NO. 07-07-0373-CV
IN THE COURT OF APPEALS
FOR THE SEVENTH DISTRICT OF TEXAS
AT AMARILLO
PANEL E
OCTOBER 31, 2008
______________________________
DION’S OF TEXAS, INC. ,
Appellant
v.
SHAMROCK ECONOMIC DEVELOPMENT CORPORATION,
Appellee
________________________________
FROM THE 31ST DISTRICT COURT OF WHEELER COUNTY;
NO. 11,576; HON. JOHN T. FORBIS, PRESIDING
_______________________________
Memorandum Opinion
_______________________________
Before QUINN, C.J., CAMPBELL, J. and BOYD, S.J.1
Dion’s of Texas, Inc. (Dion’s) appeals from a final summary judgment rendered in
favor of Shamrock Economic Development Corporation (Shamrock) for past rent and
termination of a lease. Through six issues, it contests the propriety of the judgment. Each,
however, involves the alleged option to purchase realty Shamrock granted Dion’s in the
1 John T. Boyd, Chief Justice (Ret.), Seventh Court of Appeals, sitting by assignm ent. T E X . G O V ’T
C OD E A N N . §75.002(a)(1) (Vernon 2005).
lease agreement. Furthermore, Dion’s claimed to have exercised the option before
Shamrock terminated the lease. We affirm the judgment.
Background
Shamrock and Dion’s entered into a lease agreement in January 1994 for a building
owned by Shamrock. The lease term was seven years with an option to renew for an
additional eight years if Dion’s was not in default. In addition to receiving a monthly credit
towards the rentals (which depended upon the number of employees hired), Dion’s also
received via the lease “an exclusive right of first refusal to purchase the premises.” The
latter could be exercised at any time during the term of the lease by written notice.

——

Continue the court opinion above on the Dion's lease dispute, starting right after its last sentence.

* [SUPPLIED DATA]:
——

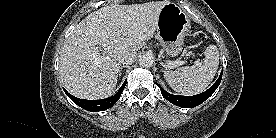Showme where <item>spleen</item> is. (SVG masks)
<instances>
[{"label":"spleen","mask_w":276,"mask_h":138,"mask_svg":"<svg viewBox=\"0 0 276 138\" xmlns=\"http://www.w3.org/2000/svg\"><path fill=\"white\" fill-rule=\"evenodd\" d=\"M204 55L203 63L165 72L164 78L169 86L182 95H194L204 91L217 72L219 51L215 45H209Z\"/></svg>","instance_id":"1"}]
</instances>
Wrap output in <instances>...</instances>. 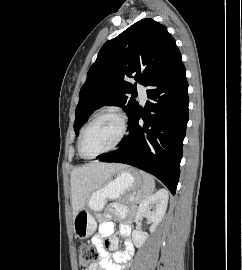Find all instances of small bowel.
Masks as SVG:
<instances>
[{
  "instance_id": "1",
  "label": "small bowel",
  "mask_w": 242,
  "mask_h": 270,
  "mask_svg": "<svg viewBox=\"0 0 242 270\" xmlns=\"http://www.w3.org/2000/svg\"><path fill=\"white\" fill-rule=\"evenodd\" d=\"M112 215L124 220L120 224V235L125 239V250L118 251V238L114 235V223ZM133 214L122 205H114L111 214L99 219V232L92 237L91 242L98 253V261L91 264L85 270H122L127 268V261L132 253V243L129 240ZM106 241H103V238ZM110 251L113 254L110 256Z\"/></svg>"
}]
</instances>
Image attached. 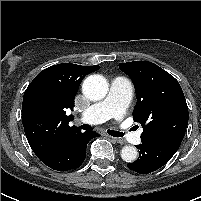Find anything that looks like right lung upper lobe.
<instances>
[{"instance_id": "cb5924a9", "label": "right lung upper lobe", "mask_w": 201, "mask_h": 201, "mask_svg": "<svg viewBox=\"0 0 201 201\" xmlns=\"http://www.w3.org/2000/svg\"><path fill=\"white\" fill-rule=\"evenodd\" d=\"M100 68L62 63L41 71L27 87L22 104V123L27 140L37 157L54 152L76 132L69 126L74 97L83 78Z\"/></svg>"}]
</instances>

——

* [EXERCISE OUTPUT]:
Moreover, the purchase price was liquidated at $240,000, which price would be reduced
by the lease payments which were made including the job credits mentioned above.
At the end of the initial term, the parties renewed the lease per the same terms
effective January 2001. Eventually, the lessee defaulted in its rental payments.
Consequently, Shamrock sued it, on July 14, 2004, seeking $10,000 in past rent and
repossession of the premises. The suit remained pending for several years before Dion’s
attempted to exercise the option to purchase via a letter sent on May 9, 2006. Shamrock
responded by informing Dion’s, by letter dated May 15, 2006, that it considered the lease
terminated for non-payment of rent, non-payment of taxes, non-payment of insurance, and
other violations.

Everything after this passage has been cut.